Dr. Blaylock has served on regional and national committees and in the Amer. Soc. of Agron. (ASA) and Soil Sci. Soc. of Amer. (SSSA). He has published a variety of journal articles, abstracts, and other articles on nutrient-management topics. Among other awards recognizing leadership in the fertilizer industry, he received the 2018 SSSA Soil Science Industry and Professional Leadership Award and the 2010 ASA Agronomic Industry Award. He emphasizes science-based nutrient-management and is a recognized expert in a variety of nutrient-management topics.

Randall Kolka
USDA Forest Service
Sergei A. Wilde Distinguished Lectureship
"Impactful Science – Lessons Learned from the Northern Peatland SPRUCE and Agricultural STRIPS Experiments"
I’ve had the pleasure to work on numerous large scale experiments over my career but two in particular, SPRUCE (Spruce and Peatland Responses Under Changing Environments) and STRIPS (Science-Based Trials of Rowcrops Integrated with Prairie Strips) have wide-ranging implications for on-the-ground changes through both awareness and policy development. The results of SPRUCE indicate that climate warming will flip these large carbon stores in the Boreal Zone from being historic sinks to being sources of carbon to the atmosphere. Over the last 10 years of SPRUCE we had 2500+ visitors to the experiment, some of which were Minnesota state officials that recently received a $20 million grant to restore peatlands in northern Minnesota. Over ~20 years of the STRIPS experiment we have shown massive decreases in sediment and nitrogen transport and increases in habitat suitability for desired species, just by strategically added 10% prairie to agricultural landscapes. Those results culminated in prairie strips being an approved and supported conservation practice in the 2018 Farm Bill. Currently there are about 26,000 acres of STRIPS supporting 260,000 acres of protected cropland in 14 states. Both SPRUCE and STRIPS are contributing to large-scale on-the-ground changes that address both current and future societal needs.

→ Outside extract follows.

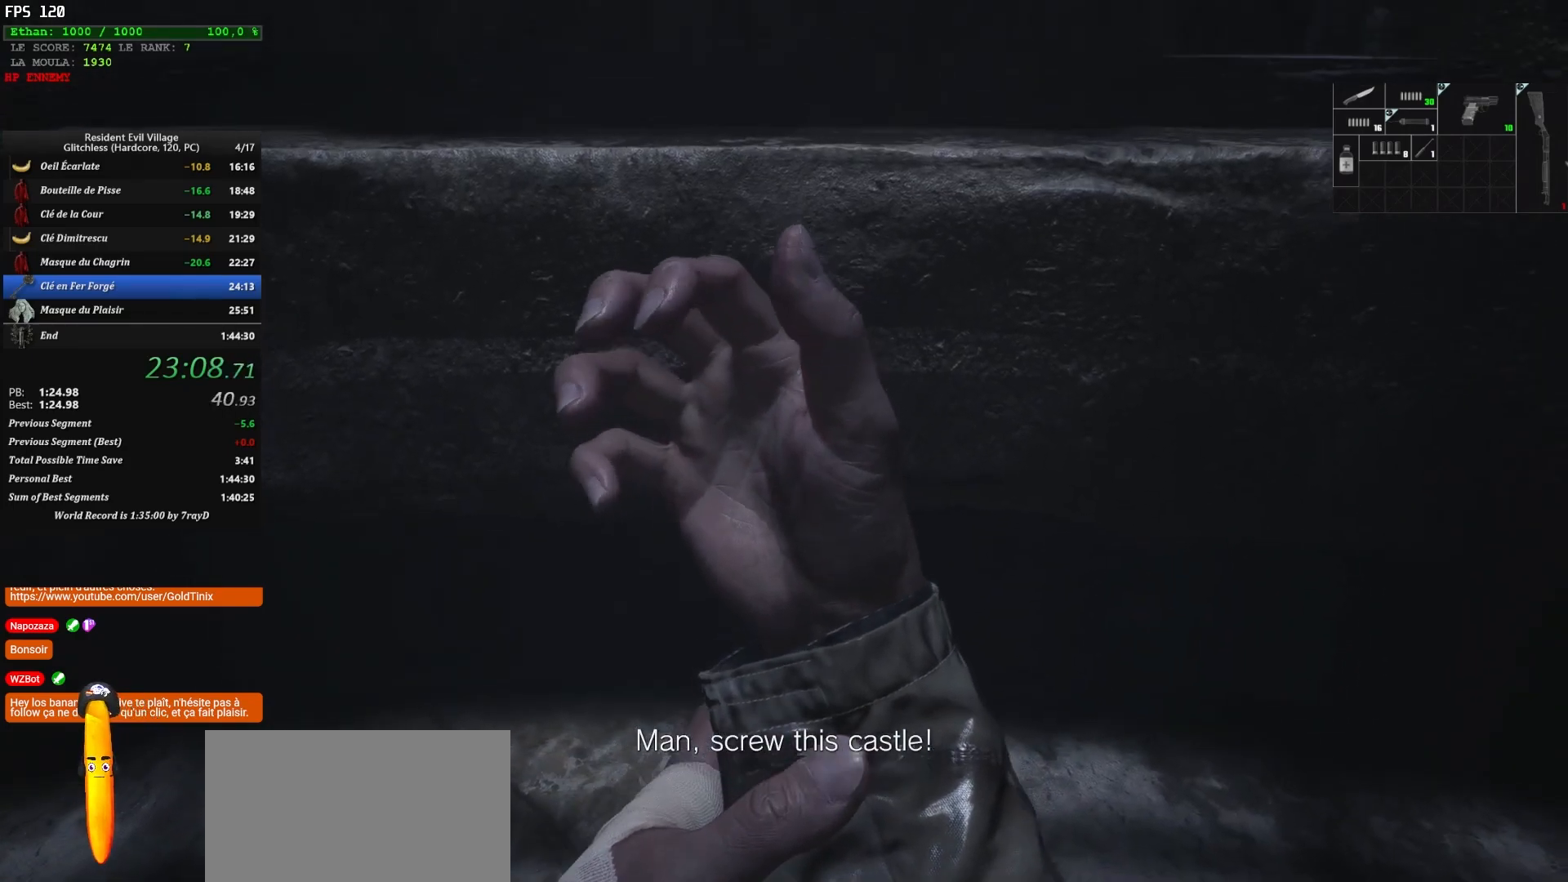
{"keys": ["d", "z"], "mouse": [], "events": []}
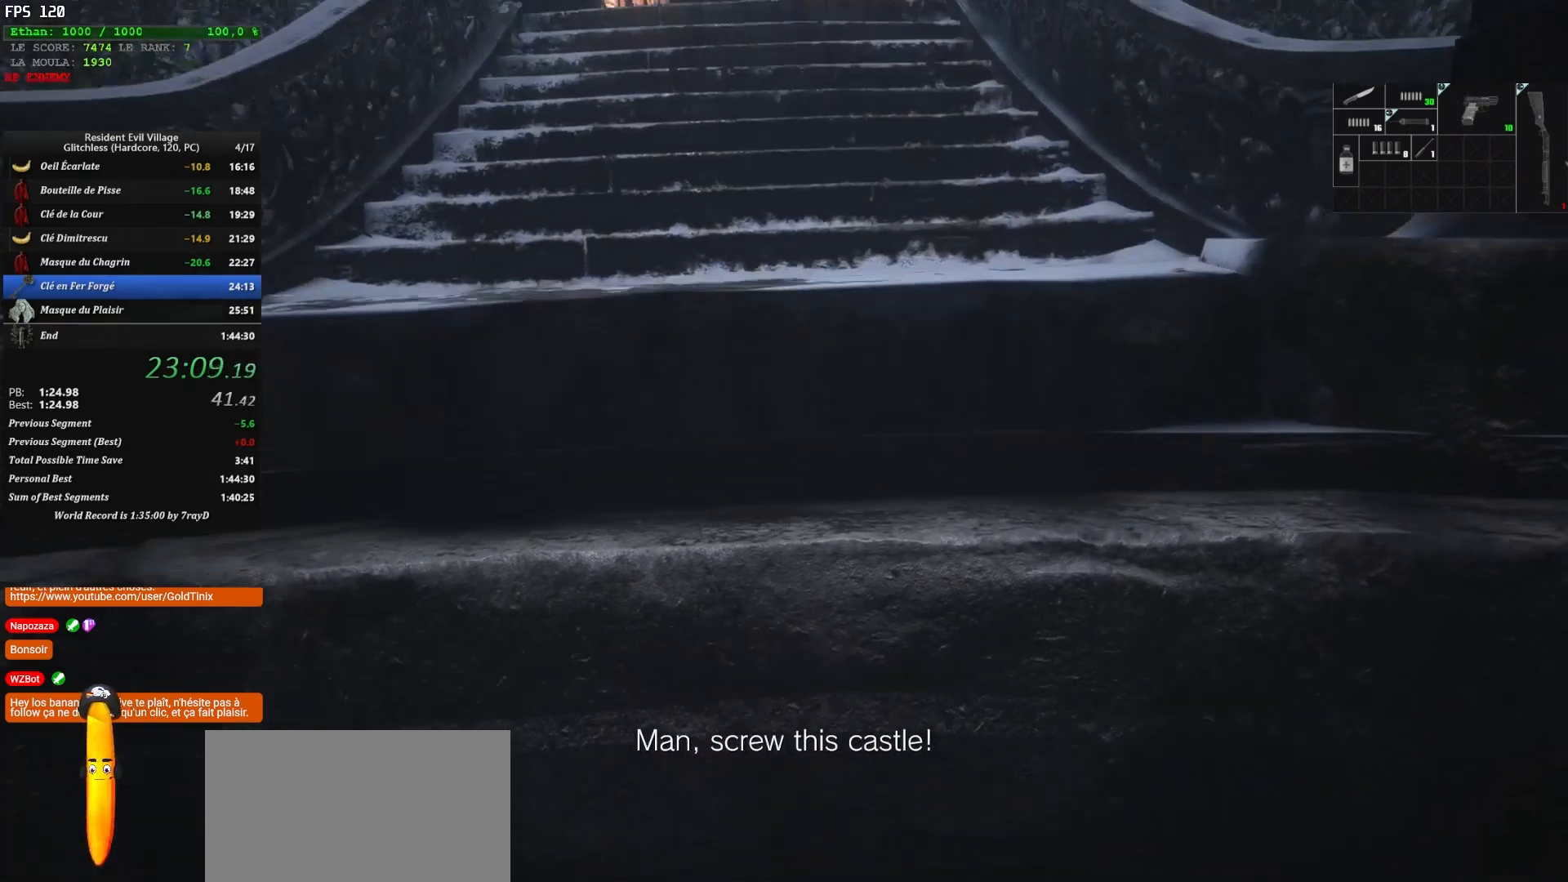
{"keys": ["d", "shift", "z"], "mouse": [], "events": [[283, "shift", "down"]]}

Randy Kolka holds degrees in Soil Science from the University of Wisconsin-Stevens Point, and MS and PhD degrees from the University of Minnesota with minors in Forest Resources and Water Resources. Following his last position as Assistant Professor of Watershed Management at the University of Kentucky he became a Research Soil Scientist with the USDA Forest Service’s Northern Research Station in Grand Rapids, MN in 2002. He studies the cycling of water, carbon, nutrients, and pollutants in forested, wetland, agricultural, and urban ecosystems across the globe. He is a Fellow of the Soil Science Society of America, Technical Editor for Agricultural and Environmental Letters, on the editorial board for Wetlands Ecology and Management, an adjunct faculty member at 5 universities, and has published over 290 scientific articles in his career.